1932-1940
On a parlé de la période du mandat d’Alphonse Dupront à la tête de l’Institut Français comme d’une « symphonie inachevée » (André Godin). Dupront occupe non seulement une place éminente dans l’histoire de l’Institut mais tient aussi une place de choix dans l’histoire intellectuelle de la Roumanie des années 1930. Historien, élève de l’École Normale Supérieure et de l’École Française de Rome, Dupront va se faire le promoteur d’une « action spirituelle » capable de renouveler la présence culturelle de la France dans une Roumanie où la montée du fascisme est doublée par une influence accrue de la propagande de l’Italie mussolinienne et de l’Allemagne nazie. Dès lors, l’Institut Français devient un instrument pour faire barrage, au sein du monde intellectuel roumain, à l’action des propagandes culturelles inspirées par Rome et Berlin.
Résolument tourné vers l’Université roumaine, l’Institut distribue un grand nombre de bourses annuelles à des jeunes désireux de poursuivre des études dans les universités françaises en finançant, en même temps, des voyages d’études et des séjours de courte durée en France pour des étudiants et des professeurs roumains . Parmi les intellectuels Roumains qui bénéficient de la politique de bourses de l’IF on rencontre Eugène Ionesco, Émile Cioran, Constantin Noica, Mihai Șora, Alexandru Balaci, et bien d’autres encore.
Les échanges de conférenciers entre les deux pays sont au centre des préoccupations d’Alphonse Dupront. Du côté français ce sont, parmi d’autres, Henri Focillon, le spécialiste des langues romanes Mario Roques, le philosophe Léon Brunschvicg, l’écrivain Jules Romain ou le critique dramatique, metteur en scène et directeur de théâtre Jacques Copeau qui font le voyage à Bucarest. Du côté roumain, l’Institut Français appuie les voyages en France de conférenciers roumains parmi lesquels Emil Racoviță, Dimitrie Gusti, le linguiste Sextil Pușcariu, l’architecte George Matei Cantacuzino ou l’écrivain Ion Marin Sadoveanu.
En 1936, l’Institut Français s’installe dans son siège actuel, le beau bâtiment de 77 Boulevard Dacia. Certaines de ses activités se déroulent aussi dans d’autres endroits, traditionnellement liés aux manifestations culturelles bucarestoises comme la salle Dalles. La bibliothèque s’agrandit de manière spectaculaire en dénombrant plus de 32.000 ouvrages en 1943. Le renouvellement de la politique culturelle française en Roumanie passe aussi par l’inauguration, sous les auspices de l’Institut, de « la semaine du livre français » à Bucarest, entre le 1er et le 8 décembre 1938, une action qui jouit d’un grand succès.

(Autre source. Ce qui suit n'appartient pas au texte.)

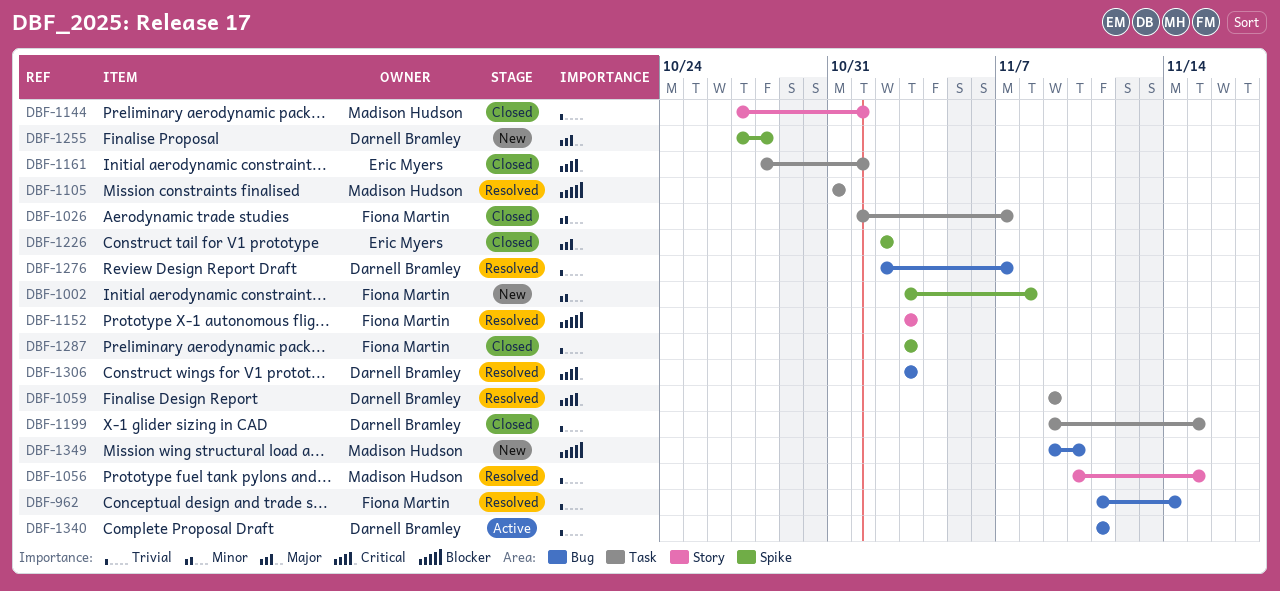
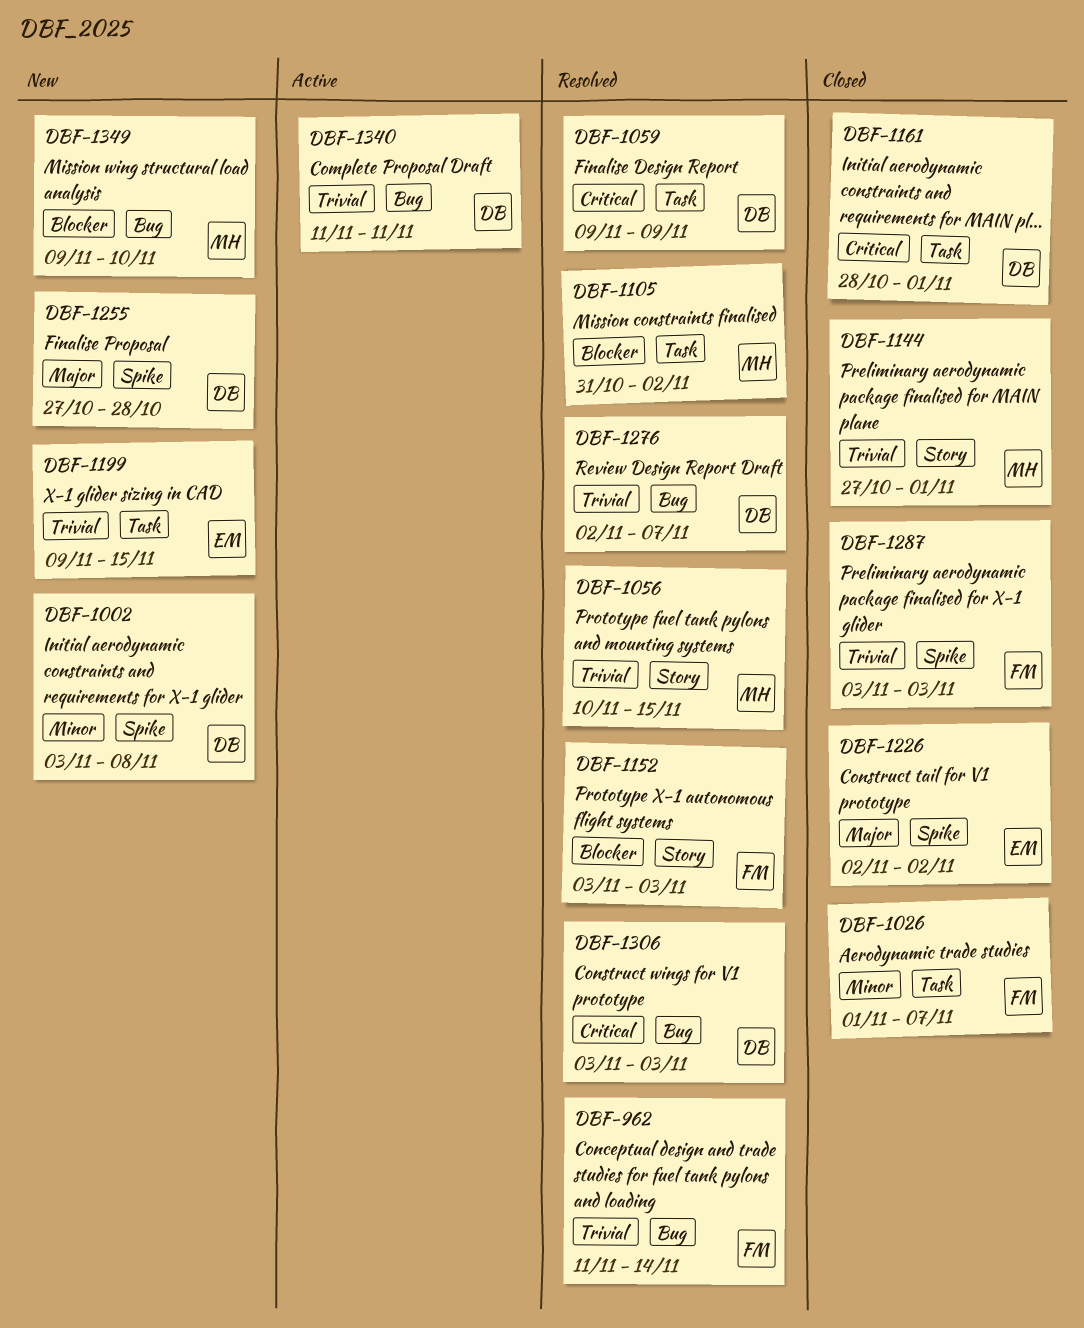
DBF-1002, owner: Fiona Martin -> Darnell Bramley
DBF-1105, due: Oct 31 -> Nov 2
DBF-1161, owner: Eric Myers -> Darnell Bramley
DBF-1199, status: Closed -> New
DBF-1199, owner: Darnell Bramley -> Eric Myers

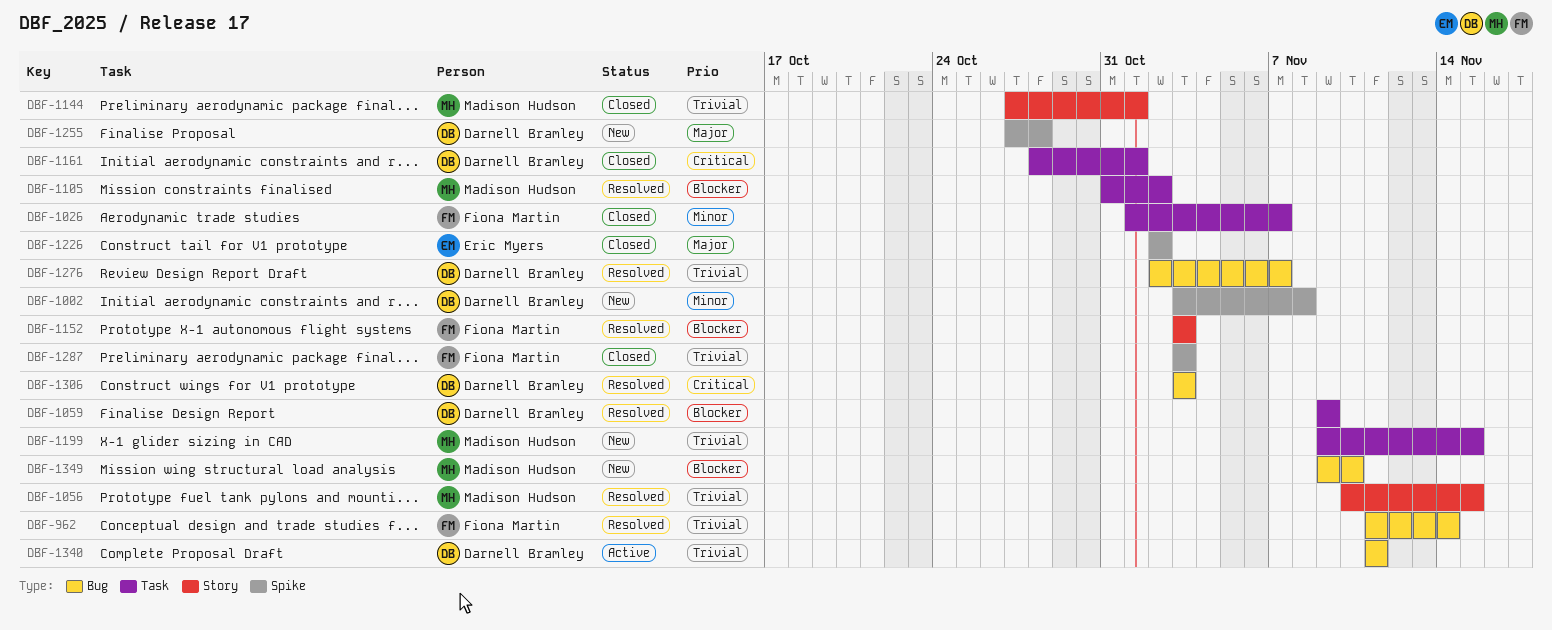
DBF-1059, priority: Critical -> Blocker
DBF-1199, owner: Eric Myers -> Madison Hudson

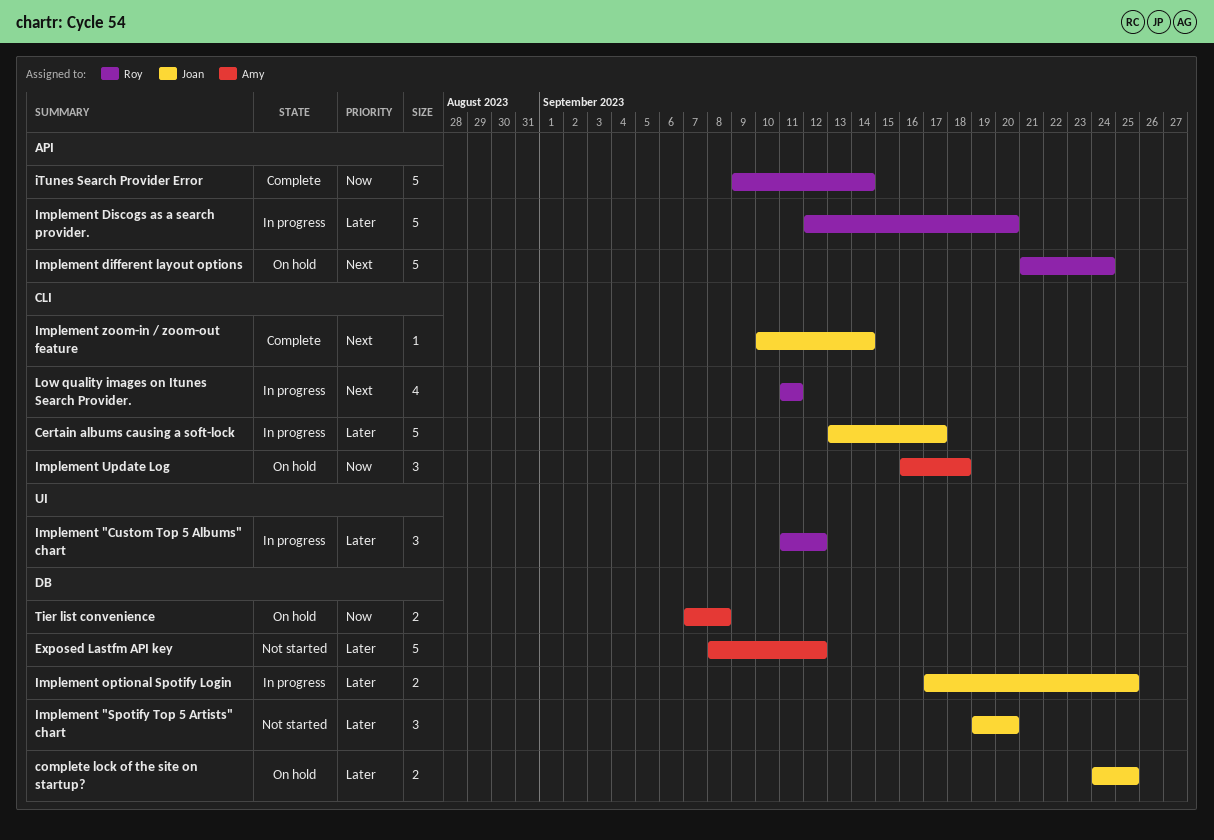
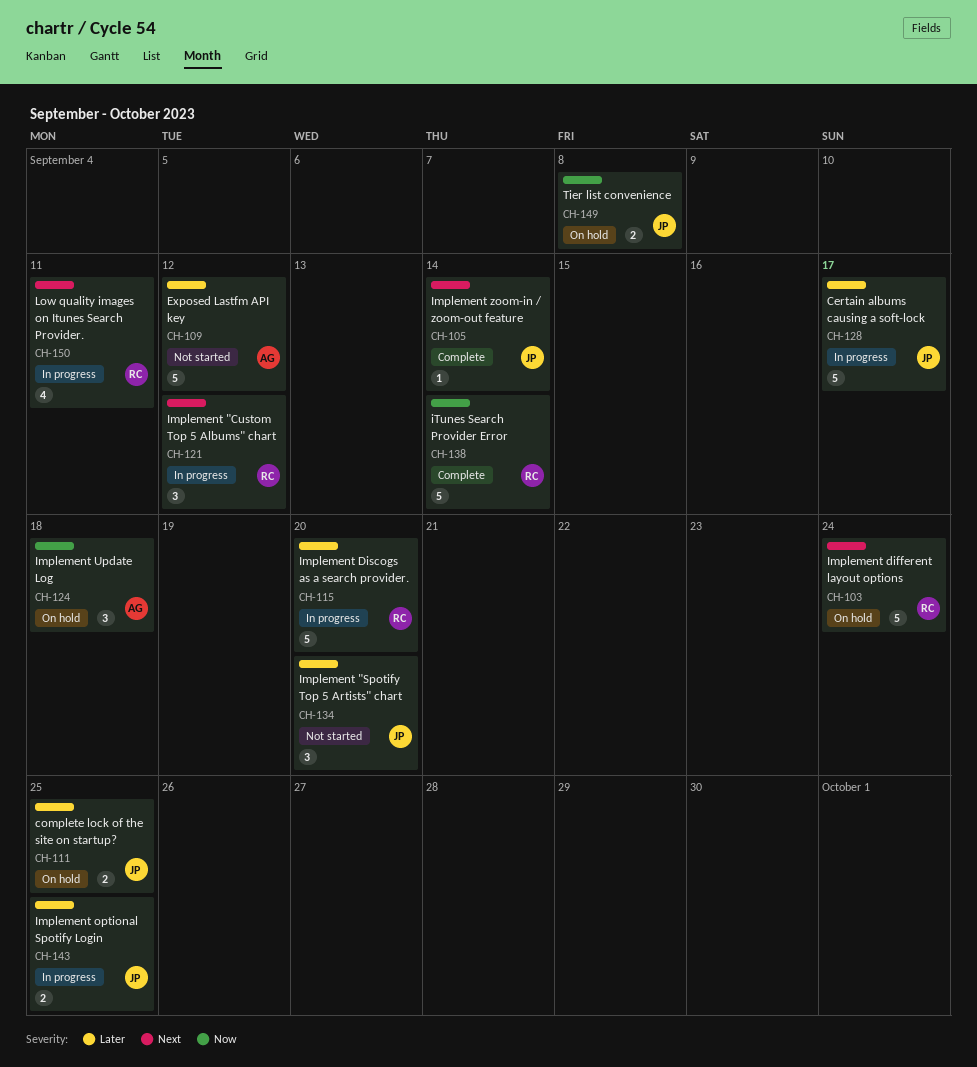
Implement "Custom Top 5 Albums" chart, priority: Later -> Next
Tier list convenience, owner: Amy -> Joan

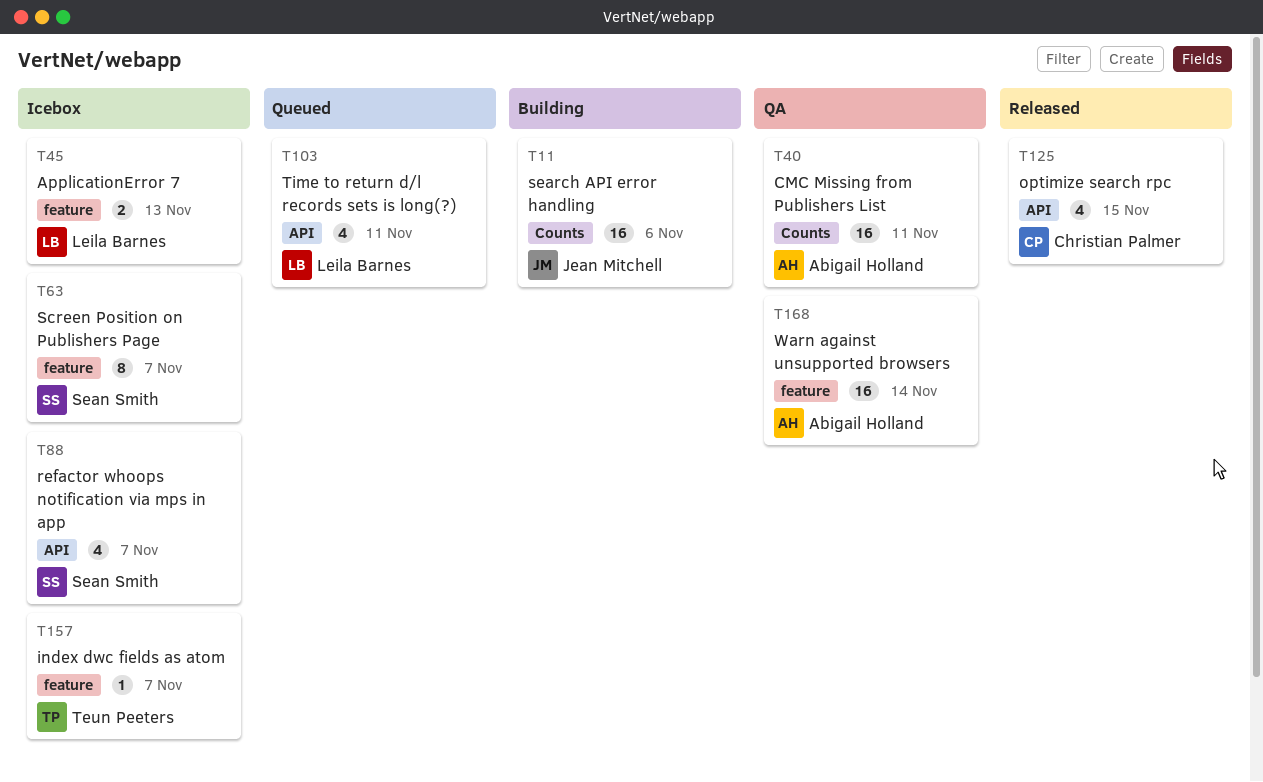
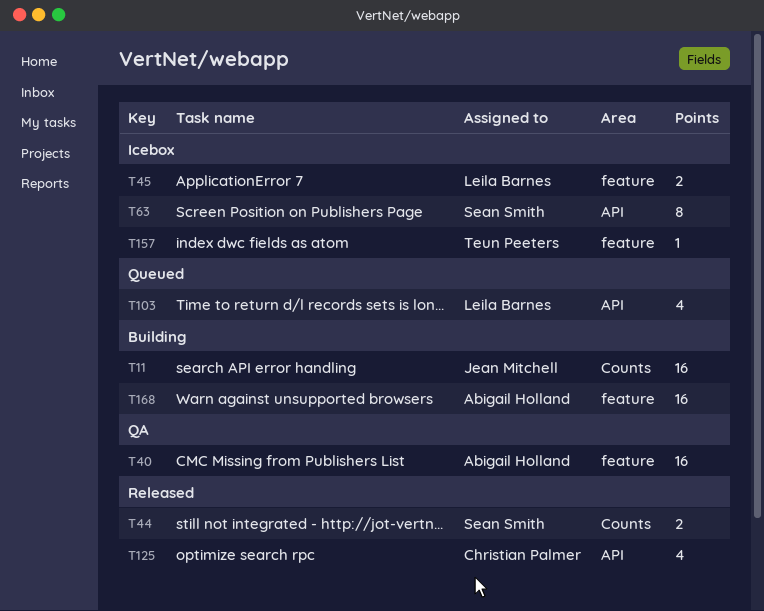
T40, label: Counts -> feature
T44: none -> present
T63, label: feature -> API
T88: present -> none
T168, status: QA -> Building

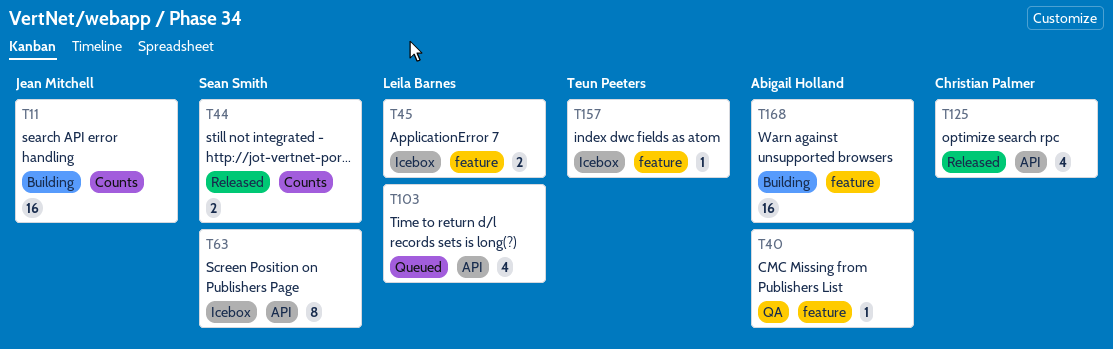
T40, estimate: 16 -> 1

A travers une politique culturelle dynamique et diversifiée qui inclut aussi nombre d’activités régulières, très fréquentées, surtout par les étudiants (les conférences, les enseignements de langue, de littérature et de civilisation française, etc.), l’Institut Français de Bucarest devient, vers la fin des années 1930, un des centres les plus importants de la vie intellectuelle de la capitale roumaine.